(RECORD EXCERPTS begins)

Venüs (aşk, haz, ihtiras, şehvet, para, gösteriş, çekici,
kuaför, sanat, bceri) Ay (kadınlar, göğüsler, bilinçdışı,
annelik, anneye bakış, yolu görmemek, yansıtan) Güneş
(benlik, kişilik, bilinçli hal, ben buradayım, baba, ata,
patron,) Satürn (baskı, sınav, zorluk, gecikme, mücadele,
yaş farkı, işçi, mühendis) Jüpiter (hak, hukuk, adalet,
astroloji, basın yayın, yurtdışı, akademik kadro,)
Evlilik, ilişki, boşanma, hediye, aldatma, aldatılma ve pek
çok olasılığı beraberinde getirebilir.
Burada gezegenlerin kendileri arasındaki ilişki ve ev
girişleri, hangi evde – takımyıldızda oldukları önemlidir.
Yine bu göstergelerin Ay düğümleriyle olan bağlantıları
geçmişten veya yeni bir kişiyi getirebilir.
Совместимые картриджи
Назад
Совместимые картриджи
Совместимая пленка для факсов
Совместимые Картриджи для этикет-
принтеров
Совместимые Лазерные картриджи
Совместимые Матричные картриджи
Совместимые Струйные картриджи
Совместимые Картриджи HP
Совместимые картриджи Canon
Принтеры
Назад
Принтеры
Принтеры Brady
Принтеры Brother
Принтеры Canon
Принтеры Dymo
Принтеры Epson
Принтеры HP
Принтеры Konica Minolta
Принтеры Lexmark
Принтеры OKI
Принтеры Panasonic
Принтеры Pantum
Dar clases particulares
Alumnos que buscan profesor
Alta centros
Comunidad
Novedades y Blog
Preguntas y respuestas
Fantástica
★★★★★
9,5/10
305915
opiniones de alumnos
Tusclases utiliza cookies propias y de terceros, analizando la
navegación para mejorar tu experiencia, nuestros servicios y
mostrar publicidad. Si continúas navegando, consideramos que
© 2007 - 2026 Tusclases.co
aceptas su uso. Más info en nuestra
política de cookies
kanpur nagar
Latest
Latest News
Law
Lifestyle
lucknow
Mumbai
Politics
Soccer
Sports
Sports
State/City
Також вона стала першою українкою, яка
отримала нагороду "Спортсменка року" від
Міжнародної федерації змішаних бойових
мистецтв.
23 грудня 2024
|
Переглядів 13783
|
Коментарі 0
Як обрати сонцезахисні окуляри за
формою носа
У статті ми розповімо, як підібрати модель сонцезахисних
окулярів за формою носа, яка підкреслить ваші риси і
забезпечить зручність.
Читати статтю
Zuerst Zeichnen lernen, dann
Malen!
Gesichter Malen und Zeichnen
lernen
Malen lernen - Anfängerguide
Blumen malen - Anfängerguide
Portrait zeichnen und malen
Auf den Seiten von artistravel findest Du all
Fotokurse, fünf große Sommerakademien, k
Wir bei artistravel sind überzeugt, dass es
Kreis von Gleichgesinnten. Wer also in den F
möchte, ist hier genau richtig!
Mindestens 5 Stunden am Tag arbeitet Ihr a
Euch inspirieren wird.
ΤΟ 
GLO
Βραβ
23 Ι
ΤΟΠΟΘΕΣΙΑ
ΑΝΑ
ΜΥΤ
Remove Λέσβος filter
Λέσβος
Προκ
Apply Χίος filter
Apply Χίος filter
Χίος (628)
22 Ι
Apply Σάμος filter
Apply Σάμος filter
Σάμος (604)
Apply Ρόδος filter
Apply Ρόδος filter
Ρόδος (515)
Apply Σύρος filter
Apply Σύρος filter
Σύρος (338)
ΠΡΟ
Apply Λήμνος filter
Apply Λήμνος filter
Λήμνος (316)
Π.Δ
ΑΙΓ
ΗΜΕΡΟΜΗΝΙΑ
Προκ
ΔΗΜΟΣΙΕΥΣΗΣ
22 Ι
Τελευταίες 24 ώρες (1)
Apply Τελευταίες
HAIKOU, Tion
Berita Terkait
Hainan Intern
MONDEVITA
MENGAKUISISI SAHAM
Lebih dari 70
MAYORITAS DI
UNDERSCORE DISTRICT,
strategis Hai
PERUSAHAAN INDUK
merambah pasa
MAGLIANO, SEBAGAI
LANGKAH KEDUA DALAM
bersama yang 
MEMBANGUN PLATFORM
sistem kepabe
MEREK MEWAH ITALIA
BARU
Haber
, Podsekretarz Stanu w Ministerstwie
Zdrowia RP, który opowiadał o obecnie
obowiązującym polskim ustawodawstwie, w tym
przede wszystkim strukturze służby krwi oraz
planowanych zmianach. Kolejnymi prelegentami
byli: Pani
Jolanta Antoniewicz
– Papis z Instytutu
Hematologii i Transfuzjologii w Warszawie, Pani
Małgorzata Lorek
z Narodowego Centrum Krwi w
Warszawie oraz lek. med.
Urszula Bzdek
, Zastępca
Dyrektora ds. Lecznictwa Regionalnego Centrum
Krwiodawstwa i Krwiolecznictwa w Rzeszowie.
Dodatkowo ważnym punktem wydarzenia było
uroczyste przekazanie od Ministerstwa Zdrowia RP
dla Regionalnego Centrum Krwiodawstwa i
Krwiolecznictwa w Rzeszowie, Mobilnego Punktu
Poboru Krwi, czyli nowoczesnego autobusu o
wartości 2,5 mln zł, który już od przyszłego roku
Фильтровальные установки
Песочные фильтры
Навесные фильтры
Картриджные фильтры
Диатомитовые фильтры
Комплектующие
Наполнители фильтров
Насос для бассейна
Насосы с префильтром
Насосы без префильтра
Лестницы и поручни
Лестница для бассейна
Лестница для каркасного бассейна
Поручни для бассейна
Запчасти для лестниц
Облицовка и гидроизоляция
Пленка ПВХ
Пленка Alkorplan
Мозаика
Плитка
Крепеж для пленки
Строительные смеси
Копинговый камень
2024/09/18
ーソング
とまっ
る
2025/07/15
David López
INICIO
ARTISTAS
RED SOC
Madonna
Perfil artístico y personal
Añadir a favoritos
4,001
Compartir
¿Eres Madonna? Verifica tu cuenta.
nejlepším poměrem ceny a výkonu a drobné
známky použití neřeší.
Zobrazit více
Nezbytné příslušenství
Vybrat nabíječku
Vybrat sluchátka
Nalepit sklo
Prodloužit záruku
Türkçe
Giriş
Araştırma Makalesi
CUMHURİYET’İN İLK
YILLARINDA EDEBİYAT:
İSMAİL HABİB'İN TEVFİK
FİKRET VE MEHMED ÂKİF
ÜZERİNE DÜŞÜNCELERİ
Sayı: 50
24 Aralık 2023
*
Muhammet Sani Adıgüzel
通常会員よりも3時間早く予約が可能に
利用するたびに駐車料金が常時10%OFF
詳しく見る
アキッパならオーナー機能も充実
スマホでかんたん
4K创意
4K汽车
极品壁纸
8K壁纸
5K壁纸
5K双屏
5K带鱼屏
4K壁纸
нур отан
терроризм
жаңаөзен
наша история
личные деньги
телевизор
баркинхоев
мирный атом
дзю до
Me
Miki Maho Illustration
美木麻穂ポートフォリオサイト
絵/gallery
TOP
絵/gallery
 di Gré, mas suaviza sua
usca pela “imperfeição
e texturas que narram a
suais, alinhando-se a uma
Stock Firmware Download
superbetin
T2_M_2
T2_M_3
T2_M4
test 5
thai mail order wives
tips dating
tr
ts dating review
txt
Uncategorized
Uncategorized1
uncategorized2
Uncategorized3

(RECORD EXCERPTS ends)

→ **TRY IT**:
Put every line above into a JSON list of strings, one string per line, with blank lines left out.

→ **EXERCISE RESPONSE**:
[
  "Venüs (aşk, haz, ihtiras, şehvet, para, gösteriş, çekici,",
  "kuaför, sanat, bceri) Ay (kadınlar, göğüsler, bilinçdışı,",
  "annelik, anneye bakış, yolu görmemek, yansıtan) Güneş",
  "(benlik, kişilik, bilinçli hal, ben buradayım, baba, ata,",
  "patron,) Satürn (baskı, sınav, zorluk, gecikme, mücadele,",
  "yaş farkı, işçi, mühendis) Jüpiter (hak, hukuk, adalet,",
  "astroloji, basın yayın, yurtdışı, akademik kadro,)",
  "Evlilik, ilişki, boşanma, hediye, aldatma, aldatılma ve pek",
  "çok olasılığı beraberinde getirebilir.",
  "Burada gezegenlerin kendileri arasındaki ilişki ve ev",
  "girişleri, hangi evde – takımyıldızda oldukları önemlidir.",
  "Yine bu göstergelerin Ay düğümleriyle olan bağlantıları",
  "geçmişten veya yeni bir kişiyi getirebilir.",
  "Совместимые картриджи",
  "Назад",
  "Совместимые картриджи",
  "Совместимая пленка для факсов",
  "Совместимые Картриджи для этикет-",
  "принтеров",
  "Совместимые Лазерные картриджи",
  "Совместимые Матричные картриджи",
  "Совместимые Струйные картриджи",
  "Совместимые Картриджи HP",
  "Совместимые картриджи Canon",
  "Принтеры",
  "Назад",
  "Принтеры",
  "Принтеры Brady",
  "Принтеры Brother",
  "Принтеры Canon",
  "Принтеры Dymo",
  "Принтеры Epson",
  "Принтеры HP",
  "Принтеры Konica Minolta",
  "Принтеры Lexmark",
  "Принтеры OKI",
  "Принтеры Panasonic",
  "Принтеры Pantum",
  "Dar clases particulares",
  "Alumnos que buscan profesor",
  "Alta centros",
  "Comunidad",
  "Novedades y Blog",
  "Preguntas y respuestas",
  "Fantástica",
  "★★★★★",
  "9,5/10",
  "305915",
  "opiniones de alumnos",
  "Tusclases utiliza cookies propias y de terceros, analizando la",
  "navegación para mejorar tu experiencia, nuestros servicios y",
  "mostrar publicidad. Si continúas navegando, consideramos que",
  "© 2007 - 2026 Tusclases.co",
  "aceptas su uso. Más info en nuestra",
  "política de cookies",
  "kanpur nagar",
  "Latest",
  "Latest News",
  "Law",
  "Lifestyle",
  "lucknow",
  "Mumbai",
  "Politics",
  "Soccer",
  "Sports",
  "Sports",
  "State/City",
  "Також вона стала першою українкою, яка",
  "отримала нагороду \"Спортсменка року\" від",
  "Міжнародної федерації змішаних бойових",
  "мистецтв.",
  "23 грудня 2024",
  "|",
  "Переглядів 13783",
  "|",
  "Коментарі 0",
  "Як обрати сонцезахисні окуляри за",
  "формою носа",
  "У статті ми розповімо, як підібрати модель сонцезахисних",
  "окулярів за формою носа, яка підкреслить ваші риси і",
  "забезпечить зручність.",
  "Читати статтю",
  "Zuerst Zeichnen lernen, dann",
  "Malen!",
  "Gesichter Malen und Zeichnen",
  "lernen",
  "Malen lernen - Anfängerguide",
  "Blumen malen - Anfängerguide",
  "Portrait zeichnen und malen",
  "Auf den Seiten von artistravel findest Du all",
  "Fotokurse, fünf große Sommerakademien, k",
  "Wir bei artistravel sind überzeugt, dass es",
  "Kreis von Gleichgesinnten. Wer also in den F",
  "möchte, ist hier genau richtig!",
  "Mindestens 5 Stunden am Tag arbeitet Ihr a",
  "Euch inspirieren wird.",
  "ΤΟ ",
  "GLO",
  "Βραβ",
  "23 Ι",
  "ΤΟΠΟΘΕΣΙΑ",
  "ΑΝΑ",
  "ΜΥΤ",
  "Remove Λέσβος filter",
  "Λέσβος",
  "Προκ",
  "Apply Χίος filter",
  "Apply Χίος filter",
  "Χίος (628)",
  "22 Ι",
  "Apply Σάμος filter",
  "Apply Σάμος filter",
  "Σάμος (604)",
  "Apply Ρόδος filter",
  "Apply Ρόδος filter",
  "Ρόδος (515)",
  "Apply Σύρος filter",
  "Apply Σύρος filter",
  "Σύρος (338)",
  "ΠΡΟ",
  "Apply Λήμνος filter",
  "Apply Λήμνος filter",
  "Λήμνος (316)",
  "Π.Δ",
  "ΑΙΓ",
  "ΗΜΕΡΟΜΗΝΙΑ",
  "Προκ",
  "ΔΗΜΟΣΙΕΥΣΗΣ",
  "22 Ι",
  "Τελευταίες 24 ώρες (1)",
  "Apply Τελευταίες",
  "HAIKOU, Tion",
  "Berita Terkait",
  "Hainan Intern",
  "MONDEVITA",
  "MENGAKUISISI SAHAM",
  "Lebih dari 70",
  "MAYORITAS DI",
  "UNDERSCORE DISTRICT,",
  "strategis Hai",
  "PERUSAHAAN INDUK",
  "merambah pasa",
  "MAGLIANO, SEBAGAI",
  "LANGKAH KEDUA DALAM",
  "bersama yang ",
  "MEMBANGUN PLATFORM",
  "sistem kepabe",
  "MEREK MEWAH ITALIA",
  "BARU",
  "Haber",
  ", Podsekretarz Stanu w Ministerstwie",
  "Zdrowia RP, który opowiadał o obecnie",
  "obowiązującym polskim ustawodawstwie, w tym",
  "przede wszystkim strukturze służby krwi oraz",
  "planowanych zmianach. Kolejnymi prelegentami",
  "byli: Pani",
  "Jolanta Antoniewicz",
  "– Papis z Instytutu",
  "Hematologii i Transfuzjologii w Warszawie, Pani",
  "Małgorzata Lorek",
  "z Narodowego Centrum Krwi w",
  "Warszawie oraz lek. med.",
  "Urszula Bzdek",
  ", Zastępca",
  "Dyrektora ds. Lecznictwa Regionalnego Centrum",
  "Krwiodawstwa i Krwiolecznictwa w Rzeszowie.",
  "Dodatkowo ważnym punktem wydarzenia było",
  "uroczyste przekazanie od Ministerstwa Zdrowia RP",
  "dla Regionalnego Centrum Krwiodawstwa i",
  "Krwiolecznictwa w Rzeszowie, Mobilnego Punktu",
  "Poboru Krwi, czyli nowoczesnego autobusu o",
  "wartości 2,5 mln zł, który już od przyszłego roku",
  "Фильтровальные установки",
  "Песочные фильтры",
  "Навесные фильтры",
  "Картриджные фильтры",
  "Диатомитовые фильтры",
  "Комплектующие",
  "Наполнители фильтров",
  "Насос для бассейна",
  "Насосы с префильтром",
  "Насосы без префильтра",
  "Лестницы и поручни",
  "Лестница для бассейна",
  "Лестница для каркасного бассейна",
  "Поручни для бассейна",
  "Запчасти для лестниц",
  "Облицовка и гидроизоляция",
  "Пленка ПВХ",
  "Пленка Alkorplan",
  "Мозаика",
  "Плитка",
  "Крепеж для пленки",
  "Строительные смеси",
  "Копинговый камень",
  "2024/09/18",
  "ーソング",
  "とまっ",
  "る",
  "2025/07/15",
  "David López",
  "INICIO",
  "ARTISTAS",
  "RED SOC",
  "Madonna",
  "Perfil artístico y personal",
  "Añadir a favoritos",
  "4,001",
  "Compartir",
  "¿Eres Madonna? Verifica tu cuenta.",
  "nejlepším poměrem ceny a výkonu a drobné",
  "známky použití neřeší.",
  "Zobrazit více",
  "Nezbytné příslušenství",
  "Vybrat nabíječku",
  "Vybrat sluchátka",
  "Nalepit sklo",
  "Prodloužit záruku",
  "Türkçe",
  "Giriş",
  "Araştırma Makalesi",
  "CUMHURİYET’İN İLK",
  "YILLARINDA EDEBİYAT:",
  "İSMAİL HABİB'İN TEVFİK",
  "FİKRET VE MEHMED ÂKİF",
  "ÜZERİNE DÜŞÜNCELERİ",
  "Sayı: 50",
  "24 Aralık 2023",
  "*",
  "Muhammet Sani Adıgüzel",
  "通常会員よりも3時間早く予約が可能に",
  "利用するたびに駐車料金が常時10%OFF",
  "詳しく見る",
  "アキッパならオーナー機能も充実",
  "スマホでかんたん",
  "4K创意",
  "4K汽车",
  "极品壁纸",
  "8K壁纸",
  "5K壁纸",
  "5K双屏",
  "5K带鱼屏",
  "4K壁纸",
  "нур отан",
  "терроризм",
  "жаңаөзен",
  "наша история",
  "личные деньги",
  "телевизор",
  "баркинхоев",
  "мирный атом",
  "дзю до",
  "Me",
  "Miki Maho Illustration",
  "美木麻穂ポートフォリオサイト",
  "絵/gallery",
  "TOP",
  "絵/gallery",
  " di Gré, mas suaviza sua",
  "usca pela “imperfeição",
  "e texturas que narram a",
  "suais, alinhando-se a uma",
  "Stock Firmware Download",
  "superbetin",
  "T2_M_2",
  "T2_M_3",
  "T2_M4",
  "test 5",
  "thai mail order wives",
  "tips dating",
  "tr",
  "ts dating review",
  "txt",
  "Uncategorized",
  "Uncategorized1",
  "uncategorized2",
  "Uncategorized3"
]